Source data:

▽

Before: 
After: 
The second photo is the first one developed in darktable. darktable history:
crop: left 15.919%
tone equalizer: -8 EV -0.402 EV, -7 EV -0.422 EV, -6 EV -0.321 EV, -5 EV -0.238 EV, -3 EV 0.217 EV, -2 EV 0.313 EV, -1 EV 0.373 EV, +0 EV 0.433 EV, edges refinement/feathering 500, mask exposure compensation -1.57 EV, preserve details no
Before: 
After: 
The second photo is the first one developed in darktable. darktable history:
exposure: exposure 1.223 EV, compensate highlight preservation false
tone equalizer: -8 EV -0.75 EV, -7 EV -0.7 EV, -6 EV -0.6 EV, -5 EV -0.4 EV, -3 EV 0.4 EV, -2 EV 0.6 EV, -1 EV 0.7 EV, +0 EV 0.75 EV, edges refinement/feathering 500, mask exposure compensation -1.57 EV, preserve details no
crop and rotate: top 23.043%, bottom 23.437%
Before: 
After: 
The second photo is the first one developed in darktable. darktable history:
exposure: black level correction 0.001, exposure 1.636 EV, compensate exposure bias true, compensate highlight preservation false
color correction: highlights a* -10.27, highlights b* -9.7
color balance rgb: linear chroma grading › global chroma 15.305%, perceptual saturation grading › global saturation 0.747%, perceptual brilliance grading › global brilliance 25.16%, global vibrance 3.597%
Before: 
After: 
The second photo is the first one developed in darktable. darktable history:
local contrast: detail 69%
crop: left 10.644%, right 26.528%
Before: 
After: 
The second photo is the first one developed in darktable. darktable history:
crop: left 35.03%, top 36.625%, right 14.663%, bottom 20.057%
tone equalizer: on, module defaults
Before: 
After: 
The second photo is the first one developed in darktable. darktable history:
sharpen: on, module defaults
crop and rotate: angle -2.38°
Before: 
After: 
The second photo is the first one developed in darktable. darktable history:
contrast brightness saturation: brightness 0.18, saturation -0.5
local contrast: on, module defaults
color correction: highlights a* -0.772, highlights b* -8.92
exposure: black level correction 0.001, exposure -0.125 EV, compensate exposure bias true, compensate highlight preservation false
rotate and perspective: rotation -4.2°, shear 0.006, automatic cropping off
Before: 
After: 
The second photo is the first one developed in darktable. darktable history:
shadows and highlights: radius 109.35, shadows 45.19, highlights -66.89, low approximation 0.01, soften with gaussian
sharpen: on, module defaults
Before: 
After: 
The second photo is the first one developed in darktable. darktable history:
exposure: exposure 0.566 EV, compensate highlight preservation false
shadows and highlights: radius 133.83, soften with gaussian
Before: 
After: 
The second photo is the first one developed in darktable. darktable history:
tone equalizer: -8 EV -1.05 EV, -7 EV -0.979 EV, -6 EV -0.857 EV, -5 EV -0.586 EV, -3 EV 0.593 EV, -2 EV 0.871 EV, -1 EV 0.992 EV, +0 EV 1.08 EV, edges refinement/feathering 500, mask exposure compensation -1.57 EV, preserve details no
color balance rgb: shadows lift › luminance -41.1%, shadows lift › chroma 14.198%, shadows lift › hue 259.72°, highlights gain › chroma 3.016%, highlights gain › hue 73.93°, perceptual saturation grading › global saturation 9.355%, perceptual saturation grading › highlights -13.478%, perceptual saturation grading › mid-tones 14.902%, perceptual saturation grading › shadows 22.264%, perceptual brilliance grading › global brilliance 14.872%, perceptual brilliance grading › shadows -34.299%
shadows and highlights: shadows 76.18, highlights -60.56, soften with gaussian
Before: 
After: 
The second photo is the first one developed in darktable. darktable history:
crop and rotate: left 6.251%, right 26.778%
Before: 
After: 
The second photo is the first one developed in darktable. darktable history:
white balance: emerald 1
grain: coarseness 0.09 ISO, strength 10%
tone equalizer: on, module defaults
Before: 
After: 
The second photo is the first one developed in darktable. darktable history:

△

**Task to carry out:** Please arrange every line of the records above as a numbered list, leaving out any blank lines.

**Response to the exercise:**
1. Before: 
2. After: 
3. The second photo is the first one developed in darktable. darktable history:
4. crop: left 15.919%
5. tone equalizer: -8 EV -0.402 EV, -7 EV -0.422 EV, -6 EV -0.321 EV, -5 EV -0.238 EV, -3 EV 0.217 EV, -2 EV 0.313 EV, -1 EV 0.373 EV, +0 EV 0.433 EV, edges refinement/feathering 500, mask exposure compensation -1.57 EV, preserve details no
6. Before: 
7. After: 
8. The second photo is the first one developed in darktable. darktable history:
9. exposure: exposure 1.223 EV, compensate highlight preservation false
10. tone equalizer: -8 EV -0.75 EV, -7 EV -0.7 EV, -6 EV -0.6 EV, -5 EV -0.4 EV, -3 EV 0.4 EV, -2 EV 0.6 EV, -1 EV 0.7 EV, +0 EV 0.75 EV, edges refinement/feathering 500, mask exposure compensation -1.57 EV, preserve details no
11. crop and rotate: top 23.043%, bottom 23.437%
12. Before: 
13. After: 
14. The second photo is the first one developed in darktable. darktable history:
15. exposure: black level correction 0.001, exposure 1.636 EV, compensate exposure bias true, compensate highlight preservation false
16. color correction: highlights a* -10.27, highlights b* -9.7
17. color balance rgb: linear chroma grading › global chroma 15.305%, perceptual saturation grading › global saturation 0.747%, perceptual brilliance grading › global brilliance 25.16%, global vibrance 3.597%
18. Before: 
19. After: 
20. The second photo is the first one developed in darktable. darktable history:
21. local contrast: detail 69%
22. crop: left 10.644%, right 26.528%
23. Before: 
24. After: 
25. The second photo is the first one developed in darktable. darktable history:
26. crop: left 35.03%, top 36.625%, right 14.663%, bottom 20.057%
27. tone equalizer: on, module defaults
28. Before: 
29. After: 
30. The second photo is the first one developed in darktable. darktable history:
31. sharpen: on, module defaults
32. crop and rotate: angle -2.38°
33. Before: 
34. After: 
35. The second photo is the first one developed in darktable. darktable history:
36. contrast brightness saturation: brightness 0.18, saturation -0.5
37. local contrast: on, module defaults
38. color correction: highlights a* -0.772, highlights b* -8.92
39. exposure: black level correction 0.001, exposure -0.125 EV, compensate exposure bias true, compensate highlight preservation false
40. rotate and perspective: rotation -4.2°, shear 0.006, automatic cropping off
41. Before: 
42. After: 
43. The second photo is the first one developed in darktable. darktable history:
44. shadows and highlights: radius 109.35, shadows 45.19, highlights -66.89, low approximation 0.01, soften with gaussian
45. sharpen: on, module defaults
46. Before: 
47. After: 
48. The second photo is the first one developed in darktable. darktable history:
49. exposure: exposure 0.566 EV, compensate highlight preservation false
50. shadows and highlights: radius 133.83, soften with gaussian
51. Before: 
52. After: 
53. The second photo is the first one developed in darktable. darktable history:
54. tone equalizer: -8 EV -1.05 EV, -7 EV -0.979 EV, -6 EV -0.857 EV, -5 EV -0.586 EV, -3 EV 0.593 EV, -2 EV 0.871 EV, -1 EV 0.992 EV, +0 EV 1.08 EV, edges refinement/feathering 500, mask exposure compensation -1.57 EV, preserve details no
55. color balance rgb: shadows lift › luminance -41.1%, shadows lift › chroma 14.198%, shadows lift › hue 259.72°, highlights gain › chroma 3.016%, highlights gain › hue 73.93°, perceptual saturation grading › global saturation 9.355%, perceptual saturation grading › highlights -13.478%, perceptual saturation grading › mid-tones 14.902%, perceptual saturation grading › shadows 22.264%, perceptual brilliance grading › global brilliance 14.872%, perceptual brilliance grading › shadows -34.299%
56. shadows and highlights: shadows 76.18, highlights -60.56, soften with gaussian
57. Before: 
58. After: 
59. The second photo is the first one developed in darktable. darktable history:
60. crop and rotate: left 6.251%, right 26.778%
61. Before: 
62. After: 
63. The second photo is the first one developed in darktable. darktable history:
64. white balance: emerald 1
65. grain: coarseness 0.09 ISO, strength 10%
66. tone equalizer: on, module defaults
67. Before: 
68. After: 
69. The second photo is the first one developed in darktable. darktable history:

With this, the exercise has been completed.